■ Instructions to follow ■
I need the lines below from the one with "Синов тестидан ўтинг" down to the one with "20.11.2025)" reproduced exactly, both ends included, and nothing else.

■ Record extracts ■
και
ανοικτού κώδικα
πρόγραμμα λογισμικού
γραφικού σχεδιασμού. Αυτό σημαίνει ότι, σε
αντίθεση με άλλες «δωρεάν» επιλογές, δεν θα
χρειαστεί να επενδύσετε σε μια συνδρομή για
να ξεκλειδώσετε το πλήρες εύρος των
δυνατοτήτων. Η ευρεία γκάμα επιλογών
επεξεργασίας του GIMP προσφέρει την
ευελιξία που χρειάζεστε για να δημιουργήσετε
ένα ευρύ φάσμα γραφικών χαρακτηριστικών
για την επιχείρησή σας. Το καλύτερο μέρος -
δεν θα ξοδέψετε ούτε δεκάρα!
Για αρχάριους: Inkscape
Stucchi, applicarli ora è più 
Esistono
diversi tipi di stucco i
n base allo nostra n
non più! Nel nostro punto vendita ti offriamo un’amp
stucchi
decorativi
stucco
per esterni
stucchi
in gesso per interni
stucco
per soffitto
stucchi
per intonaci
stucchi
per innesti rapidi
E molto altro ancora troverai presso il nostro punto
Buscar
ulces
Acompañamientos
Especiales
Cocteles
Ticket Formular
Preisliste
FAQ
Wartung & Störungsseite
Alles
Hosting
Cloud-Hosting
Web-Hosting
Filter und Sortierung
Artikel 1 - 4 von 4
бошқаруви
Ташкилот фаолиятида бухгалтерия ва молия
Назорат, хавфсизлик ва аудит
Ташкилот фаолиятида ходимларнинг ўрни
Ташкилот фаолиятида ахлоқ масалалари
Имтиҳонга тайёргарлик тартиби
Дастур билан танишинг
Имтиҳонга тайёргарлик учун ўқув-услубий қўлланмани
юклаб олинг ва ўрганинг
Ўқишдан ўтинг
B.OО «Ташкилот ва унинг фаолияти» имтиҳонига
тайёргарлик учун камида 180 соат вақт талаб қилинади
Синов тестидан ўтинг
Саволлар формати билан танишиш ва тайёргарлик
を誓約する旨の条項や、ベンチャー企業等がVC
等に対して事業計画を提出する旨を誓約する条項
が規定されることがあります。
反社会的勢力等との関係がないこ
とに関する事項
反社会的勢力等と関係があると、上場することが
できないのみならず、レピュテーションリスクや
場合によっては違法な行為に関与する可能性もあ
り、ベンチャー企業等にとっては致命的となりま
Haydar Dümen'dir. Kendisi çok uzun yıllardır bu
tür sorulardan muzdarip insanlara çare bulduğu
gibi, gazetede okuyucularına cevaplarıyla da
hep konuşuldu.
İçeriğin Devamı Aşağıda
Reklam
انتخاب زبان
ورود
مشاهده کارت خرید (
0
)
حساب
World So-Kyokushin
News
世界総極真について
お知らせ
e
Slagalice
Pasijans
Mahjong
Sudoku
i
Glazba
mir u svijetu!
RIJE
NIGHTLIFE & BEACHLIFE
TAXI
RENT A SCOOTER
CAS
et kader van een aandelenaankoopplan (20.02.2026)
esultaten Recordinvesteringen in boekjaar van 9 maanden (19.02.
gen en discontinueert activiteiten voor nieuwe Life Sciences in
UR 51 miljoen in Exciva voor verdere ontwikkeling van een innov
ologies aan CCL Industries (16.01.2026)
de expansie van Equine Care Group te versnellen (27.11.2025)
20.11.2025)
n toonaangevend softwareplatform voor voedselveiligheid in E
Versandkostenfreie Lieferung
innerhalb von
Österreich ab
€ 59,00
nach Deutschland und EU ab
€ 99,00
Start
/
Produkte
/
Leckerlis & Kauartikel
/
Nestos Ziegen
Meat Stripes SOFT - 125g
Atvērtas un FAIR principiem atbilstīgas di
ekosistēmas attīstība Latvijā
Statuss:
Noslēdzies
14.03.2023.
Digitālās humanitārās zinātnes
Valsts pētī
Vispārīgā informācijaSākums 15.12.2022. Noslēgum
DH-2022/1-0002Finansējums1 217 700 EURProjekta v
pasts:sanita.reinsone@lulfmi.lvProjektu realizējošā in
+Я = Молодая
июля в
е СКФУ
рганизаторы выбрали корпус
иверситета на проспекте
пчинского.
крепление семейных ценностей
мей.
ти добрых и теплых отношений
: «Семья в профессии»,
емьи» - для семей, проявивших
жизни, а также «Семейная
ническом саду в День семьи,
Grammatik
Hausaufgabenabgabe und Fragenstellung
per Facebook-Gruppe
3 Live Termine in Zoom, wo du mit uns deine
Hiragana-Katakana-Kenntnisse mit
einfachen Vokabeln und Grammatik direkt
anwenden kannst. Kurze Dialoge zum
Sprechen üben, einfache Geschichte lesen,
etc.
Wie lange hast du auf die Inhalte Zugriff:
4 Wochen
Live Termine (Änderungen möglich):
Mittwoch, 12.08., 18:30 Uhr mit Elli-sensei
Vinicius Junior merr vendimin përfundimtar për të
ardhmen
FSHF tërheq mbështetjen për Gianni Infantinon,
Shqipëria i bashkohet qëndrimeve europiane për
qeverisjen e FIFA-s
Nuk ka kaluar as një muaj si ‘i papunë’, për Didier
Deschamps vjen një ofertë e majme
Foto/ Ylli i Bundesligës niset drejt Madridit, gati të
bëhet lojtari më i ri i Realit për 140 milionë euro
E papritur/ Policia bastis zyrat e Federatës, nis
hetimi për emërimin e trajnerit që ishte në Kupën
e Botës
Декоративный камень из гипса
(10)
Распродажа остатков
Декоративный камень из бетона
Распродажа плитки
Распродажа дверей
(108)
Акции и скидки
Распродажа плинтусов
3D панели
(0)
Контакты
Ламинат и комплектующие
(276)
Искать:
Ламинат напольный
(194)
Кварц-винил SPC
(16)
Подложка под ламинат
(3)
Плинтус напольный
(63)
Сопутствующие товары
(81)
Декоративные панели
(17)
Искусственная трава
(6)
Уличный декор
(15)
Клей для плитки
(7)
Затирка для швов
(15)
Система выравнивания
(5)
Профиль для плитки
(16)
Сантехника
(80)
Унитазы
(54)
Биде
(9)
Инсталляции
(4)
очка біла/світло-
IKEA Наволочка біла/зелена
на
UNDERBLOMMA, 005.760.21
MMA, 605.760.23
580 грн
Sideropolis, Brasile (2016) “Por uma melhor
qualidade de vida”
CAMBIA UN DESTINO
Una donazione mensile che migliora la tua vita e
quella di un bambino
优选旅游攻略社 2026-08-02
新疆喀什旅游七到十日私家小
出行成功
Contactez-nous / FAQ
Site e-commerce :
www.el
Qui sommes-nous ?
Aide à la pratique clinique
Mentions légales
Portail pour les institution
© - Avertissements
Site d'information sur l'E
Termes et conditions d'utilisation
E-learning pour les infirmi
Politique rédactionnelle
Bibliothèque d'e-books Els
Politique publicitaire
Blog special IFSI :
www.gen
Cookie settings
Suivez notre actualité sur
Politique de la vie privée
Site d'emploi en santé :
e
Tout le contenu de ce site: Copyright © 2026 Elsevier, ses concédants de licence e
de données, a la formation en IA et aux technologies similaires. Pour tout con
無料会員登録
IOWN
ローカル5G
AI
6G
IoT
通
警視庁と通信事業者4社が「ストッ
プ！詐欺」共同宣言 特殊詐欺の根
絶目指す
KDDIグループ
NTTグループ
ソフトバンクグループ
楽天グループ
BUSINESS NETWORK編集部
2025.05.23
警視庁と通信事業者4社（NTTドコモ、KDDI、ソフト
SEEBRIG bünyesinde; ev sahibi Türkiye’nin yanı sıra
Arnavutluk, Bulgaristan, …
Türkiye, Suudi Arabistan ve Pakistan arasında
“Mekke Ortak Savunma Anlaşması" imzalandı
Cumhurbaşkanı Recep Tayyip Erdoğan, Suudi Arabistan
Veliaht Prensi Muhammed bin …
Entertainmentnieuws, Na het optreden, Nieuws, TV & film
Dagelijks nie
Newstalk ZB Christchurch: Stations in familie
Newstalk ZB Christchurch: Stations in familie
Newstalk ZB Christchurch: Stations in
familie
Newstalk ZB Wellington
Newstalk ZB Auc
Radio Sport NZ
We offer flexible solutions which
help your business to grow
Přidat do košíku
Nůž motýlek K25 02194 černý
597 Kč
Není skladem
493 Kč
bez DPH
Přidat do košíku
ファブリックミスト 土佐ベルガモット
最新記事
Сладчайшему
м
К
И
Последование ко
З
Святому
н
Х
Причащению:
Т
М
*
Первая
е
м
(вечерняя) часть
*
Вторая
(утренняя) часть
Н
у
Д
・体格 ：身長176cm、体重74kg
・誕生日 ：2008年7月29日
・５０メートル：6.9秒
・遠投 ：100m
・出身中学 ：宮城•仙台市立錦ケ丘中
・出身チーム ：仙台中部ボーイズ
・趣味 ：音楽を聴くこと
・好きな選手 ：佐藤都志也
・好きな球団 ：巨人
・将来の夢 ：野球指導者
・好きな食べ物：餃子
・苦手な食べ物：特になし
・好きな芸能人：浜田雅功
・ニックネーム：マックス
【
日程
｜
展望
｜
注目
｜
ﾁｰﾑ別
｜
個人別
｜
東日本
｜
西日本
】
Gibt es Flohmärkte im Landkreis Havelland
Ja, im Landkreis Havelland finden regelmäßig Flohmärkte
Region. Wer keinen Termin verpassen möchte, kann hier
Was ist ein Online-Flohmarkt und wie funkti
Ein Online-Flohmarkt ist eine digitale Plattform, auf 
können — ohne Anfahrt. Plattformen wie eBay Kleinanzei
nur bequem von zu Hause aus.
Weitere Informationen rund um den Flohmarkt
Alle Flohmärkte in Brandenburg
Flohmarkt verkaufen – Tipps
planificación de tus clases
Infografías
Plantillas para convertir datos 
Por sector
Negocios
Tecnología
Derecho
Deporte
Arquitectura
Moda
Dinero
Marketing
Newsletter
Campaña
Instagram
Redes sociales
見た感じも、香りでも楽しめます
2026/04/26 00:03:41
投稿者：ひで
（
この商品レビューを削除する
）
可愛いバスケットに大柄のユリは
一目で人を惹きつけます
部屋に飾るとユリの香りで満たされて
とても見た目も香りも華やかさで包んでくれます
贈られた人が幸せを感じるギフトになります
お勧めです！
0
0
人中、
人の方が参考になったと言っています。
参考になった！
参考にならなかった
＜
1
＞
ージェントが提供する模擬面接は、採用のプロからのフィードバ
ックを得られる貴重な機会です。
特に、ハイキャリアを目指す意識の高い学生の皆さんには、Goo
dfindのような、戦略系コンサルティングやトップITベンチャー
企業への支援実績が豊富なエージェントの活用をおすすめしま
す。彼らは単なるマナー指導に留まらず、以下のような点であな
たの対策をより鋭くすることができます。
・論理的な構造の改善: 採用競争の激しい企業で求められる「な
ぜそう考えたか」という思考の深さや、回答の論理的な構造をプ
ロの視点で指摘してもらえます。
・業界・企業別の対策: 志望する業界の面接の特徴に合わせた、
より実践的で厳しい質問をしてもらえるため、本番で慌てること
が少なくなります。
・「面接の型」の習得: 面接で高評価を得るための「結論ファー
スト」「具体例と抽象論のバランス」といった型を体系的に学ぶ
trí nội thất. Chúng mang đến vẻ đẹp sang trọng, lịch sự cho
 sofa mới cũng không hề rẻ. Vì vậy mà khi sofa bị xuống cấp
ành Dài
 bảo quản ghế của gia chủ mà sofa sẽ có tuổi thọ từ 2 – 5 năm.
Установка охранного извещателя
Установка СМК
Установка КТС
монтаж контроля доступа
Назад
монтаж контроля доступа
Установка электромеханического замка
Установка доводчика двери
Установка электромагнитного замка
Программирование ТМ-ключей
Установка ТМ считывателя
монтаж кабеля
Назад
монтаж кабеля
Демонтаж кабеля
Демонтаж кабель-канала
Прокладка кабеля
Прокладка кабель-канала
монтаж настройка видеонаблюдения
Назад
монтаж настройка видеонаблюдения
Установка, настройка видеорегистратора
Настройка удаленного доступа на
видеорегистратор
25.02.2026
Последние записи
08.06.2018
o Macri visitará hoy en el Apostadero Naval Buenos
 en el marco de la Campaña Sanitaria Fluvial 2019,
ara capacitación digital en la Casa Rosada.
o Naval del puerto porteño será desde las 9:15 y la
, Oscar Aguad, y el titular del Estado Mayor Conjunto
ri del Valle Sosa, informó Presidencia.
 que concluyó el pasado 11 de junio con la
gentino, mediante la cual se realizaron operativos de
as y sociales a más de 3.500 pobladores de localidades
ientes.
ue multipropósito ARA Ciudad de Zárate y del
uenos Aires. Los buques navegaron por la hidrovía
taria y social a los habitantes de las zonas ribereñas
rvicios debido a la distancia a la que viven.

■ Written solution ■
Синов тестидан ўтинг
Саволлар формати билан танишиш ва тайёргарлик
を誓約する旨の条項や、ベンチャー企業等がVC
等に対して事業計画を提出する旨を誓約する条項
が規定されることがあります。
反社会的勢力等との関係がないこ
とに関する事項
反社会的勢力等と関係があると、上場することが
できないのみならず、レピュテーションリスクや
場合によっては違法な行為に関与する可能性もあ
り、ベンチャー企業等にとっては致命的となりま
Haydar Dümen'dir. Kendisi çok uzun yıllardır bu
tür sorulardan muzdarip insanlara çare bulduğu
gibi, gazetede okuyucularına cevaplarıyla da
hep konuşuldu.
İçeriğin Devamı Aşağıda
Reklam
انتخاب زبان
ورود
مشاهده کارت خرید (
0
)
حساب
World So-Kyokushin
News
世界総極真について
お知らせ
e
Slagalice
Pasijans
Mahjong
Sudoku
i
Glazba
mir u svijetu!
RIJE
NIGHTLIFE & BEACHLIFE
TAXI
RENT A SCOOTER
CAS
et kader van een aandelenaankoopplan (20.02.2026)
esultaten Recordinvesteringen in boekjaar van 9 maanden (19.02.
gen en discontinueert activiteiten voor nieuwe Life Sciences in
UR 51 miljoen in Exciva voor verdere ontwikkeling van een innov
ologies aan CCL Industries (16.01.2026)
de expansie van Equine Care Group te versnellen (27.11.2025)
20.11.2025)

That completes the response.